— Treść zadania 1 —
Proszę przedstawić w formie krótkiej listy akapit artykułu o pojedynku Hortona z Sunem, który zaczyna się od słów „Debiutujący na igrzyskach Horton”, zachowując jego główne fakty.
— Treść zadania 2 —
Dopisz dalszy ciąg artykułu o pojedynku Hortona z Sunem, zaczynając tuż po jego ostatnim zdaniu.

— Fragment tekstu —
--

Świat

Rio 2016: Wojna nerwów dla Hortona

Szymon Gagatek 2016-08-07 06:23

Wyścigi z tak wielkim ładunkiem negatywnych emocji, jakie towarzyszyły olimpijskiej rywalizacji mężczyzn na 400 m stylem dowolnym, nie zdarzają się w pływaniu zbyt często. Mackenzie Horton i Sun Yang już od jakiegoś czasu toczyli ze sobą psychologiczną grę, nakręcaną jeszcze dodatkowo przez media. Dziś wreszcie doszło do ich sportowej konfrontacji. Górą z tego pojedynku wyszedł Australijczyk.

Debiutujący na igrzyskach Horton musiał się w sobotę zmierzyć przede wszystkim z olbrzymią presją, wywołaną oczekiwaniami ze strony kibiców na Antypodach. Młody chłopak z Melbourne miał też w perspektywie walkę z rywalem, do którego nie pała zbytnią sympatią. Mowa oczywiście o chińskim długodystansowcu broniącym tytułu mistrza olimpijskiego. Konflikt pomiędzy nimi trwa już od jakiegoś czasu i jest regularnie podsycany przez australijską prasę i portale internetowe. Swoje apogeum osiągnął po eliminacjach. Horton został zapytany o sytuację sprzed kilku dni, gdy Sun zaczepił go na jednym z treningów na obiekcie w Rio, pluskając w niego wodą. Dwudziestolatek szybko uciął temat i odpowiedział dziennikarzom: "Nie mam czasu dla dopingowych oszustów". Cytat ten szybko obiegł świat i sprawił, że rywalizacja pomiędzy tą dwójką stała się jeszcze bardziej elektryzująca.

--

— Podane informacje —
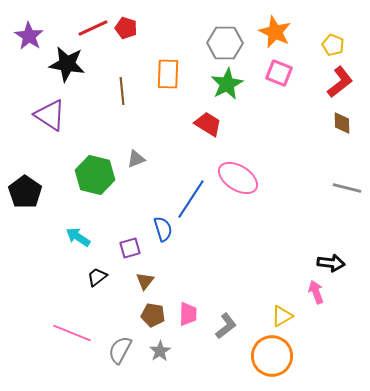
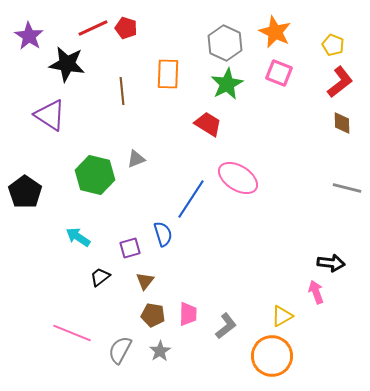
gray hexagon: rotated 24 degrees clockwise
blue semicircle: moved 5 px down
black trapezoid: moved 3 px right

--

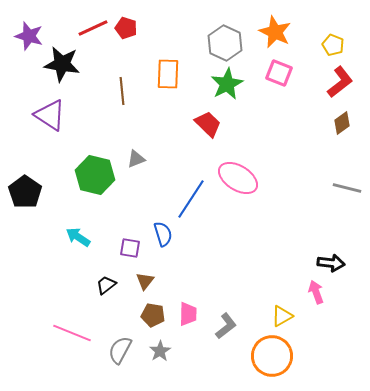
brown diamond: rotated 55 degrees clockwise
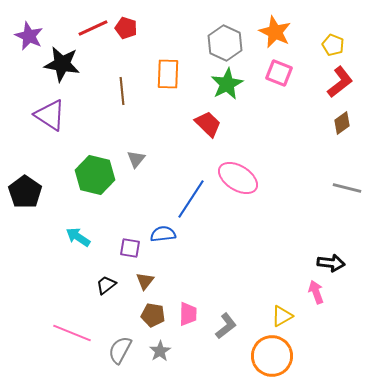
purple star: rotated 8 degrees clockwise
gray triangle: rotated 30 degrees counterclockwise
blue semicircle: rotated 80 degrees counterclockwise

--

— Wynik końcowy 1 —
- Horton debiutował na igrzyskach. W sobotę musiał zmierzyć się przede wszystkim z ogromną presją oczekiwań kibiców na Antypodach.
- Czekała go też walka z chińskim długodystansowcem, który bronił tytułu mistrza olimpijskiego i do którego Horton nie pała sympatią.
- Konflikt między nimi trwa od jakiegoś czasu i regularnie podsycają go australijska prasa oraz portale internetowe.
- Apogeum nastąpiło po eliminacjach. Hortona zapytano wtedy o sytuację sprzed kilku dni, gdy Sun zaczepił go na treningu w Rio, pluskając w niego wodą.
- Horton odpowiedział: „Nie mam czasu dla dopingowych oszustów”. Cytat obiegł świat i sprawił, że rywalizacja stała się jeszcze bardziej elektryzująca.

— Wynik końcowy 2 —
Wieczornych zmagań najlepiej nie rozpoczął jednak ani Chińczyk, ani Australijczyk, a James Guy z Wielkiej Brytanii. Aktualny wicemistrz świata przewodził stawce przez 300 metrów i osłabł dopiero w końcówce, spadając na szóstą lokatę. Płynący na sąsiednich torach Horton i Sun zupełnie nie zwracali uwagi na popisy Anglika i pilnowali siebie nawzajem. Ostatnie sto metrów było ich prawdziwym popisem. Na finiszu pierwszy ściany dotknął Horton, wyprzedzając swojego rywala o zaledwie trzynaście setnych sekundy (3:41.55 - 3:41.68). Tym sukcesem nawiązał do pięknych australijskich tradycji w tej konkurencji. W przeszłości na igrzyskach medal z najcenniejszego kruszcu na dystansie 400 m stylem dowolnym zdobywali jego trzej rodacy: Murray Rose (1956 i 1960), Brad Cooper (1972) oraz Ian Thorpe (2000 i 2004).

Sun Yang musiał przełknąć gorycz porażki, do której w ostatnim czasie nie przywykł. W tej konkurencji na międzynarodowej arenie był niepokonany od pięciu lat. Po raz ostatni lepszy od niego okazał się Park Tae-Hwan. Miało to miejsce na mistrzostwach świata w 2011 roku. Na najniższy stopień olimpijskiego podium wdrapał się natomiast Gabriele Detti. Włoch o dwanaście setnych sekundy wyprzedził Conora Dwyera z USA, a o dwadzieścia siedem setnych jego rodaka Connora Jaegera.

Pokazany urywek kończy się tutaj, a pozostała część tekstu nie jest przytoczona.